What is the definition of addition in $\mathbb R^n$? (Wondering)
It should be defined in terms of addition on $\mathbb R$.
And of scalar multiplication?

We define addition in $\mathbb{R}^n$ componentwise: $x+y=(x_1, \ldots , x_n)+(y_1, \ldots , y_n)=(x_1+y_1, \ldots , x_n+y_n)$.
We have that $0_{\mathbb{R}^n}=(0,\ldots , 0)$.

So we have that \begin{equation*} v+0_{\mathbb{R}^n}=(v_1, \ldots , v_n)+(0,\ldots , 0)=(v_1+0, \ldots , v_n+0)=(v_1, \ldots , v_n)=v\end{equation*}
Similarily, we get \begin{equation*}0_{\mathbb{R}^n}+v=(0,\ldots , 0)+(v_1, \ldots , v_n)=(0+v_1, \ldots , 0+v_n)=(v_1, \ldots , v_n)=v\end{equation*}

Therefore, it holds that $v+0_{\mathbb{R}^n}=v=0_{\mathbb{R}^n}+v$.
The scalar multiplication is defined as follows:
$\lambda x=\lambda (x_1, \ldots , x_n)=(\lambda x_1, \ldots , \lambda x_n)$.
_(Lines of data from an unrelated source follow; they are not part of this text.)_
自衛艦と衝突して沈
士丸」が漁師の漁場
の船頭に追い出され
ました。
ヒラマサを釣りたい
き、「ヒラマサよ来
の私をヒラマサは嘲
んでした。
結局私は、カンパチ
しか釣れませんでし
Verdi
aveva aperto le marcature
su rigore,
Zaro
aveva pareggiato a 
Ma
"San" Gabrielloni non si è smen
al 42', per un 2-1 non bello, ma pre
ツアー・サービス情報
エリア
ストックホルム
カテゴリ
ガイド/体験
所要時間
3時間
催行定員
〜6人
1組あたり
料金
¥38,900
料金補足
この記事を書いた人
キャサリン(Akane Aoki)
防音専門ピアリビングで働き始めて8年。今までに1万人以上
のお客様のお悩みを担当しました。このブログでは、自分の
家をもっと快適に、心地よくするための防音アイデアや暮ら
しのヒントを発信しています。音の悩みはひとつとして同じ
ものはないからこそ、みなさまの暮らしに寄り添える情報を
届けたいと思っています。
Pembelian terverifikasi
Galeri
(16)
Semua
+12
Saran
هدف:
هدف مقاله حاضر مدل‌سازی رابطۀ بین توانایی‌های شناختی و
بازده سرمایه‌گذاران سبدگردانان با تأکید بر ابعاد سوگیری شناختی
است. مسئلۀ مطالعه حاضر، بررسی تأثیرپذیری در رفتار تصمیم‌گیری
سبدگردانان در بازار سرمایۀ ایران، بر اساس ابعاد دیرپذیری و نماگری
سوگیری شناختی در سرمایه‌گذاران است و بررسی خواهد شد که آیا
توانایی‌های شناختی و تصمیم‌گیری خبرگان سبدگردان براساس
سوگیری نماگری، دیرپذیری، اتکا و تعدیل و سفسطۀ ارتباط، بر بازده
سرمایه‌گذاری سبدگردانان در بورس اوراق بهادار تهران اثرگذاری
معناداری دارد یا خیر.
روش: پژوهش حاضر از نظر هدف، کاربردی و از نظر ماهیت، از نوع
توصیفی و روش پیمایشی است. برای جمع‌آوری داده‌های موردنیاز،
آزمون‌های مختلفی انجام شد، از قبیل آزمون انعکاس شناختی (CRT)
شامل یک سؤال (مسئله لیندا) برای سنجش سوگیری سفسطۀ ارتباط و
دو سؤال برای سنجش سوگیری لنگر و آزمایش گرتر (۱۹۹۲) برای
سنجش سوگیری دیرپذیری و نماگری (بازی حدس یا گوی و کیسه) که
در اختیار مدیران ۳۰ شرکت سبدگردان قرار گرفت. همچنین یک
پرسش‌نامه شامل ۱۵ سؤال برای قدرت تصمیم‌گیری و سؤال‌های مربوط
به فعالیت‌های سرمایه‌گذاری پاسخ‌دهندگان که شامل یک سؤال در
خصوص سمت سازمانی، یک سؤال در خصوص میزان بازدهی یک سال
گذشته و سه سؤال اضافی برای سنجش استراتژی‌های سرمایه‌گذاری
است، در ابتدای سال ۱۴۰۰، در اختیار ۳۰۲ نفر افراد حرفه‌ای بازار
Then we get \begin{align*}\lambda (v+w)&=\lambda \left ((v_1, \ldots , v_n)+(w_1, \ldots , w_n)\right )=\lambda \left ((v_1+w_1, \ldots , v_n+w_n)\right ) \\ & =(\lambda(v_1+w_1), \ldots , \lambda(v_n+w_n))=(\lambda v_1+\lambda w_1, \ldots , \lambda v_n+\lambda w_n) \\ & =(\lambda v_1, \ldots , \lambda v_n)+(\lambda w_1, \ldots , \lambda w_n) =\lambda( v_1, \ldots , v_n)+ \lambda (w_1, \ldots , w_n) \\ & =\lambda v+\lambda w\end{align*} Are these proofs correct and complete? (Wondering)

 

[I like Serena]

Yep. All correct. (Nod)

 

[mathmari]

Yep. All correct. (Nod)

Great! Thank you! (Sun)

 

[Evgeny.Makarov]

We see that $A\cdot B\neq B\cdot A$

For which values of $a,\ldots,h$? For all? For some? Then for which exactly? Expressions $a^{3}+b^{3}+c^{3}-3abc$ and $(a+b+c)(a^{2} +b^{2}+c^{2}-ab-bc-ca)$ also look quite differently, yet they are equal.